I think that's it for now. I'll be working at the refuge this weekend. If you are nearby you should come to our First Sunday at the Refuge presentation - a stunning video by Sammy Tedder titled Local Waters: Through the Seasons. A great way to spend a cool afternoon. Since this is a video I'm thinkin' there will be popcorn and soda. . . . . .

Gail



Tuesday, June 2, 2015

DON'T BE SAD - CHANGES IN ATTITUDES - BUT NOT LATITUDES

I don't expect all of you to read these notes. Some of you have said that they make you too sad. You hate that I have to go through this. Trust me - none of you hate it more than I do but I need to do this if I want to see my little longleafs grow! It's okay if you choose not to read about this experience but I would not be seeking treatment if I didn't think I had a good chance to be annoying a few more years.

FIRST naturally regenerated longleaf
in my yard this spring. It's about
twice that size now.
Which leads me to our expiration date. We all know we have one. We just don't know when it is. So we go sailing through life with little thought to The End. Our pets die. Our parents die. Famous people die. Our friends die. Our co-workers die. People around us die all the time but they die - not us. But then you get a disease and all of a sudden, "Whoa! Maybe I should not put off taking that trip until I've saved more money. Maybe I should do it now."

That's one attitude change for me. I'm thinking about things I'd like to do besides get the living room painted. I guess that is the bucket list but that term irks me so I'm not going to use it again.

Extracted records

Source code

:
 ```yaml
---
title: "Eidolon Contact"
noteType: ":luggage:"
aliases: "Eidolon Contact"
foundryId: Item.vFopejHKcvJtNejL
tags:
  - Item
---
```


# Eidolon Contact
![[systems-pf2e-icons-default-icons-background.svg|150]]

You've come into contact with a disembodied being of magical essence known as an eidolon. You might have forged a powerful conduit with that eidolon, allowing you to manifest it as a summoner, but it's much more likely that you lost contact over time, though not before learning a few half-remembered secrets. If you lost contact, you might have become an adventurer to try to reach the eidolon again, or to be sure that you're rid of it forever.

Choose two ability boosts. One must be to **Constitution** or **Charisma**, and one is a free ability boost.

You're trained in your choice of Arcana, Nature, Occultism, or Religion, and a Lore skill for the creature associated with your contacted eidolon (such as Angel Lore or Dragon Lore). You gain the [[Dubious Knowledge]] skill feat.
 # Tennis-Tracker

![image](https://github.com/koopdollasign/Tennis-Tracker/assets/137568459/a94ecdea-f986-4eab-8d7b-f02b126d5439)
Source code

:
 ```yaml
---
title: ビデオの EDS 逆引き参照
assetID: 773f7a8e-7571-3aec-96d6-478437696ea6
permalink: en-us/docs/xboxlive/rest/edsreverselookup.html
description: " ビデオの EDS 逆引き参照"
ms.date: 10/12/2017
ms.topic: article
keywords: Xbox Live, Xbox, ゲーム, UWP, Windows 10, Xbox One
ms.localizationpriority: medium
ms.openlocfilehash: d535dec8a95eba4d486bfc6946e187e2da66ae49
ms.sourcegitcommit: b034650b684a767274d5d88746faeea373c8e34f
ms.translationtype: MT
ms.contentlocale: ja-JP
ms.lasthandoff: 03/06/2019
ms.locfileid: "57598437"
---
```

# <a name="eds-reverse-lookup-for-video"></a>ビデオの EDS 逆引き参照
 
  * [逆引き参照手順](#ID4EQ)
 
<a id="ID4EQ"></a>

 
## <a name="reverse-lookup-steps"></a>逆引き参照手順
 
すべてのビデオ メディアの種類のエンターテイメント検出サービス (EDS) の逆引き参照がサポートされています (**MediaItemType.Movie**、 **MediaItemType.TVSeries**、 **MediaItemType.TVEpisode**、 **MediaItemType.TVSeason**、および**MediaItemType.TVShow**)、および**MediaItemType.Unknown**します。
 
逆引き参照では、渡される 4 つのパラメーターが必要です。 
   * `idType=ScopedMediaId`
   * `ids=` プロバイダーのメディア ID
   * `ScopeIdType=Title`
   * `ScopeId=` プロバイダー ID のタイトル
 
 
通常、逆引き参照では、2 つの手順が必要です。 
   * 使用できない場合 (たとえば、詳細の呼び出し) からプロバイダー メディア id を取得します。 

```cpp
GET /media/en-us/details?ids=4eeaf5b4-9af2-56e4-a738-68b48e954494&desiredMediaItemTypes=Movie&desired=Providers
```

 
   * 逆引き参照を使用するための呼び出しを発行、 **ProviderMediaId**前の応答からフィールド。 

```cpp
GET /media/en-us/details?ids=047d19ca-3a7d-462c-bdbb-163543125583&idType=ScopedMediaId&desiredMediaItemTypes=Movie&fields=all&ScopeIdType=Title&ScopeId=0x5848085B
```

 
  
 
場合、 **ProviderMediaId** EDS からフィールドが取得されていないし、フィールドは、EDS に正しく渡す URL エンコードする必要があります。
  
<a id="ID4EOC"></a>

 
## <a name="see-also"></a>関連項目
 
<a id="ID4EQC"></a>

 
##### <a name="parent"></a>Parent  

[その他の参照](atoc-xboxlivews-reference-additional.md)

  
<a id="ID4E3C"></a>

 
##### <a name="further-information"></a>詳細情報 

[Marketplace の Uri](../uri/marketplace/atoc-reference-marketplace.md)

What this task involves
In the blog excerpt, what is the title of the video by Sammy Tedder? The records are not needed for this.

Task output
Local Waters: Through the Seasons